Keyword spotting systems continuously process audio streams to detect keywords. One of the most challenging tasks in designing such systems is to reduce False Alarm (FA) which happens when the system falsely registers a keyword despite the keyword not being uttered. In this paper, we propose a simple yet elegant solution to this problem that follows from the law of total probability. We show that existing deep keyword spotting mechanisms can be improved by Successive Refinement, where the system first classifies whether the input audio is speech or not, followed by whether the input is keyword-like or not, and finally classifies which keyword was uttered. We show across multiple models with size ranging from 13K parameters to 2.41M parameters, the successive refinement technique reduces FA by up to a factor of 8 on in-domain held-out FA data, and up to a factor of 7 on out-of-domain (OOD) FA data. Further, our proposed approach is "plug-and-play" and can be applied to any deep keyword spotting model.
翻译:是否唤醒:通过连续改进降低关键词误报率
关键词检测系统不断处理音频流以检测关键词。

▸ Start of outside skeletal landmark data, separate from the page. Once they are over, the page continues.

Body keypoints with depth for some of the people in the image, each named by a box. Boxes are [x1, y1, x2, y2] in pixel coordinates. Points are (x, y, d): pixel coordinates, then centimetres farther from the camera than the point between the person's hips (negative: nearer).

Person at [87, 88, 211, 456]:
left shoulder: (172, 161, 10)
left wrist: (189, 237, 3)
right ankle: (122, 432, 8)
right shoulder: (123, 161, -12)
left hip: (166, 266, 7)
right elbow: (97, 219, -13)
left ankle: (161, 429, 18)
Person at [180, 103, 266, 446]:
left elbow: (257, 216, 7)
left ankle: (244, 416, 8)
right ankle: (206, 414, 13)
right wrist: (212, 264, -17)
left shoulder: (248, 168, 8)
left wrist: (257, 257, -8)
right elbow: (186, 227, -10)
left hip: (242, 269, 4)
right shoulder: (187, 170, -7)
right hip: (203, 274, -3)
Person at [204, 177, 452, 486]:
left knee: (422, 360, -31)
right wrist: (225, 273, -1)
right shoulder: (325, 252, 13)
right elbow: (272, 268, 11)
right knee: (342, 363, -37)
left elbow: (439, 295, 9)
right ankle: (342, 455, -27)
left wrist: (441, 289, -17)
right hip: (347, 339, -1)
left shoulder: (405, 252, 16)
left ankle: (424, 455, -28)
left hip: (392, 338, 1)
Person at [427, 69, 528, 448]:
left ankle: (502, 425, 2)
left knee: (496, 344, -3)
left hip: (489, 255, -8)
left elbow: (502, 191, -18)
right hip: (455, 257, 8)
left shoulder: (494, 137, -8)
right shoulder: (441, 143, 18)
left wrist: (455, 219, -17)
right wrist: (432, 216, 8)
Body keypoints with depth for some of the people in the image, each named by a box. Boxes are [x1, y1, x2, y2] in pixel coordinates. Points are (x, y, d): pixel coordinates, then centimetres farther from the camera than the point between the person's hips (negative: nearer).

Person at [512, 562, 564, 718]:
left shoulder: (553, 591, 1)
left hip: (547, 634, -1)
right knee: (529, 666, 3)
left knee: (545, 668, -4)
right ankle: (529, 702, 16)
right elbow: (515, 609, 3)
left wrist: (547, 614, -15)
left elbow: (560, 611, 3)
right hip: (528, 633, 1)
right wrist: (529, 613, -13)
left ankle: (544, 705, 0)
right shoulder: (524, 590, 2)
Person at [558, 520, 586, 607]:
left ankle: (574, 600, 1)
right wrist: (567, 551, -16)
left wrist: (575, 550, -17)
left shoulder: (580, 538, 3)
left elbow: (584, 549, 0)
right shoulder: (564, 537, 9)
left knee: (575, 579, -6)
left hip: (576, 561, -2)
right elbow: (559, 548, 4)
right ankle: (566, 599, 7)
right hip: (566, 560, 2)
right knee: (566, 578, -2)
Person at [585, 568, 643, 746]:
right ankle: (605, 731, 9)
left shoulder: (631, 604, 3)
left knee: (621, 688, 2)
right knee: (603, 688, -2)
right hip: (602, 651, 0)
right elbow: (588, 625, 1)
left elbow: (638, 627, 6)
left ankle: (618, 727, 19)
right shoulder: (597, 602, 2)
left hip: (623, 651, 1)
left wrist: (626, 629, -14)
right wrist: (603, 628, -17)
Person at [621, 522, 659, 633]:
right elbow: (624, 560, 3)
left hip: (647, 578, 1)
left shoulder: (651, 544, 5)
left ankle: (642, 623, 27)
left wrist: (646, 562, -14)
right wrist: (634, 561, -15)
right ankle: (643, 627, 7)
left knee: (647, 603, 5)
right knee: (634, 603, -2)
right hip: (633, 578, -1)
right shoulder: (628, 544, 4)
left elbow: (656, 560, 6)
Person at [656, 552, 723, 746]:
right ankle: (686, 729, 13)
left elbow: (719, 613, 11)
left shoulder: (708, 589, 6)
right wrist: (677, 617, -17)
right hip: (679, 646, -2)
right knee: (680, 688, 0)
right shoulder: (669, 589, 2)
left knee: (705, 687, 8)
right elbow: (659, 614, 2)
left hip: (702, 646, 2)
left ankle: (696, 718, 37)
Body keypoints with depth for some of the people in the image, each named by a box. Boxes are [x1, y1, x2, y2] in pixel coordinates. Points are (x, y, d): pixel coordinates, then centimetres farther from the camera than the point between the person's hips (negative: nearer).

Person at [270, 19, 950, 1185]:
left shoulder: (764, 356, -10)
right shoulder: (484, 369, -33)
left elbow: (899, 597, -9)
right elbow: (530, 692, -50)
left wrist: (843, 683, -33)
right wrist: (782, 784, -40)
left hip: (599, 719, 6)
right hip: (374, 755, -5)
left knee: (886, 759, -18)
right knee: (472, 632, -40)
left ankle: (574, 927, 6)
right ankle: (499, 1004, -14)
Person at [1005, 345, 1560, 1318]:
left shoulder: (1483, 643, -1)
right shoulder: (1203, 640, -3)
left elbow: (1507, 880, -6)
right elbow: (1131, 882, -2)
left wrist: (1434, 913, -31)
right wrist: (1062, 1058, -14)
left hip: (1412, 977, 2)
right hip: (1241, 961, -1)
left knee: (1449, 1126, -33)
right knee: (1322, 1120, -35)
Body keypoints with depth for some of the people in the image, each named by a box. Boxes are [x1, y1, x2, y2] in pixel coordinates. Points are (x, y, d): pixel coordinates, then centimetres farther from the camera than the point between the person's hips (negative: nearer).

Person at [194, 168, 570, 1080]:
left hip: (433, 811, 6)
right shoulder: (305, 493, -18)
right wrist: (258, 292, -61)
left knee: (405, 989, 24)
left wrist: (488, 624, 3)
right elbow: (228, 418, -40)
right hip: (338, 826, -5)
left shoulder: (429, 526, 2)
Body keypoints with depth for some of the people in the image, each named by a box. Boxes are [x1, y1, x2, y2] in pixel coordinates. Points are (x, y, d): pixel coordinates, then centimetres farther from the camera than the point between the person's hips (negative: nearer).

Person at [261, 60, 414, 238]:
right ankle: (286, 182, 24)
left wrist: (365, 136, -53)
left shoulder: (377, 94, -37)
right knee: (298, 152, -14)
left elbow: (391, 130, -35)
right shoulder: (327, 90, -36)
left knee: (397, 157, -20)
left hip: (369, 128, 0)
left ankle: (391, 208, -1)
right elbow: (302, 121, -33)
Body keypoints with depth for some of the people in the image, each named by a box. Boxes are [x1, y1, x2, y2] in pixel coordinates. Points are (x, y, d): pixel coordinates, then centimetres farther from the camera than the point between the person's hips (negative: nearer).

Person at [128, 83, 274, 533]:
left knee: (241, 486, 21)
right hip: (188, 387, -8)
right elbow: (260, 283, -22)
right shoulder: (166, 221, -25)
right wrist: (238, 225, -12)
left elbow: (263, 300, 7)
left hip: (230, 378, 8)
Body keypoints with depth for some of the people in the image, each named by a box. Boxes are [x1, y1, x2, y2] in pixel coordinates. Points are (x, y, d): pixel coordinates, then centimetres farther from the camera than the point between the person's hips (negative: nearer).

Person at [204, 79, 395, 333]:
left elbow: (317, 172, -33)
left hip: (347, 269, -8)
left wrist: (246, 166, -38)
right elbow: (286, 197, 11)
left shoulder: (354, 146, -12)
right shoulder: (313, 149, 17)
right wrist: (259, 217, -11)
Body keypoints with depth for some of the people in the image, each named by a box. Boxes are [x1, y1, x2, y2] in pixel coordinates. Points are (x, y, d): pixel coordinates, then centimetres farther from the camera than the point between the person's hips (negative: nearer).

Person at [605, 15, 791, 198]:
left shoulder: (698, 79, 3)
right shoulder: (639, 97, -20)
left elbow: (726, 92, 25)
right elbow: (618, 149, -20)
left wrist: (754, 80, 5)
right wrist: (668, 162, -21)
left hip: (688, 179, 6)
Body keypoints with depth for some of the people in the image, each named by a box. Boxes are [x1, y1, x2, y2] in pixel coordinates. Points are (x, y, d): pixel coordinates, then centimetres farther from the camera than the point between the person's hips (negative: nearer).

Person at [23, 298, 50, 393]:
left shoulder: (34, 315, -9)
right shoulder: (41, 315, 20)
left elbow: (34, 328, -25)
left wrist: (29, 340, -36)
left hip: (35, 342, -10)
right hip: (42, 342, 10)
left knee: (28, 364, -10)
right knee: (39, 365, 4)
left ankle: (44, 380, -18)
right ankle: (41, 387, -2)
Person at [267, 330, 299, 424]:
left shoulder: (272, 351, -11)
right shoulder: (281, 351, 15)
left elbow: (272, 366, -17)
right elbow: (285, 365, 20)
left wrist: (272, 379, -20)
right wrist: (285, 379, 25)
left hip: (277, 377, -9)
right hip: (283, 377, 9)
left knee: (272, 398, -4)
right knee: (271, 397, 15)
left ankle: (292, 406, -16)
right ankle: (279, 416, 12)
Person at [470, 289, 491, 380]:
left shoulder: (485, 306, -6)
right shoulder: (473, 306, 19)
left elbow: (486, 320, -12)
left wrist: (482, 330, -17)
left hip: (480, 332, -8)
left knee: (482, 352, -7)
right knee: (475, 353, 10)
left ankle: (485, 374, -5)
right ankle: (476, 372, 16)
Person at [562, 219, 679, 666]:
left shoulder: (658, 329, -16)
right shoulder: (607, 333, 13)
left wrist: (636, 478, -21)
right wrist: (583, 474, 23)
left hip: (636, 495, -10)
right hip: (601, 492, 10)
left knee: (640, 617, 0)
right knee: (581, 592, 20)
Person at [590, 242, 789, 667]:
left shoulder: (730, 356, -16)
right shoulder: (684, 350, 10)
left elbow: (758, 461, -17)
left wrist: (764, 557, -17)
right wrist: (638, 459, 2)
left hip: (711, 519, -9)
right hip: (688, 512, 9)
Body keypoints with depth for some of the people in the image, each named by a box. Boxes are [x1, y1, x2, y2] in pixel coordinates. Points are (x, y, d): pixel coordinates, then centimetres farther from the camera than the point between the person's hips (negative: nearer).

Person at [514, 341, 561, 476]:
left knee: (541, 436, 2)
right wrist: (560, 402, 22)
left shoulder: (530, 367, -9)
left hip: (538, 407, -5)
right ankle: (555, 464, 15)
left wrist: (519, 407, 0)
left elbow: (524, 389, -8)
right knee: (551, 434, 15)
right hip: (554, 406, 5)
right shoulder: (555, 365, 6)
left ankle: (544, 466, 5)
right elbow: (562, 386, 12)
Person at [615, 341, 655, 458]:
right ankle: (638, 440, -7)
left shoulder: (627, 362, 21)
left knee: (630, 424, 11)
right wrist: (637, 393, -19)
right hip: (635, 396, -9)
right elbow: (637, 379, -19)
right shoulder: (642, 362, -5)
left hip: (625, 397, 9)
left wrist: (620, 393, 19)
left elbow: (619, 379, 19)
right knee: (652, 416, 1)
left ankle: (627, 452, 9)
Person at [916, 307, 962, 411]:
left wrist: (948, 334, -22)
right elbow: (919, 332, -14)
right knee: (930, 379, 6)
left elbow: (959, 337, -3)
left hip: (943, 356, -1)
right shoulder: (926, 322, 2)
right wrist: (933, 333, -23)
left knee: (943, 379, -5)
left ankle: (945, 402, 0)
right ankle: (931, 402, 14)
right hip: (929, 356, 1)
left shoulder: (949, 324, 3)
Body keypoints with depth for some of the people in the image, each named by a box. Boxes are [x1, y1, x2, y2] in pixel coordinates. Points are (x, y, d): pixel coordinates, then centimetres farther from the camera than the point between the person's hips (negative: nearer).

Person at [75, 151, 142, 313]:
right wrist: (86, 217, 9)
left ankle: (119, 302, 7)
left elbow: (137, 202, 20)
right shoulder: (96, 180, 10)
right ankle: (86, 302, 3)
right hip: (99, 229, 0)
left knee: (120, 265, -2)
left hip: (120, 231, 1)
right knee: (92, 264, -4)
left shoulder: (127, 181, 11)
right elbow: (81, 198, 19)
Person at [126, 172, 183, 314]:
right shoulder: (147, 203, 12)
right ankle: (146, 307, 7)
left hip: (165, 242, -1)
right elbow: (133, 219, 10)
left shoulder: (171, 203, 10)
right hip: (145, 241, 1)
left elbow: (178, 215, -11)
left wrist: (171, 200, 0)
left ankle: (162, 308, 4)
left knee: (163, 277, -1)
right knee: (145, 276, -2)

设计此类系统中最具挑战性的任务之一是减少误报率(FA),即当系统错误地识别关键词时,尽管没有发出该关键词。在本文中,我们提出了一个简单而优雅的方法来解决这个问题,它依据于全概率公式。 我们展示了现有的深度关键词检测机制可以通过连续改进来改善。 具体来说,该方法首先将输入音频分类为是否是语音,然后分类是否像关键词一样,最后分类哪个关键词正在被发出。我们展示了在多个模型上,尺寸从13K参数到2.41M参数,连续改进技术将IDFA降低了长达8倍,在域外FA数据上降低了7倍。此外,我们提出的方法是“即插即用”的,可以应用于任何深度关键词检测模型。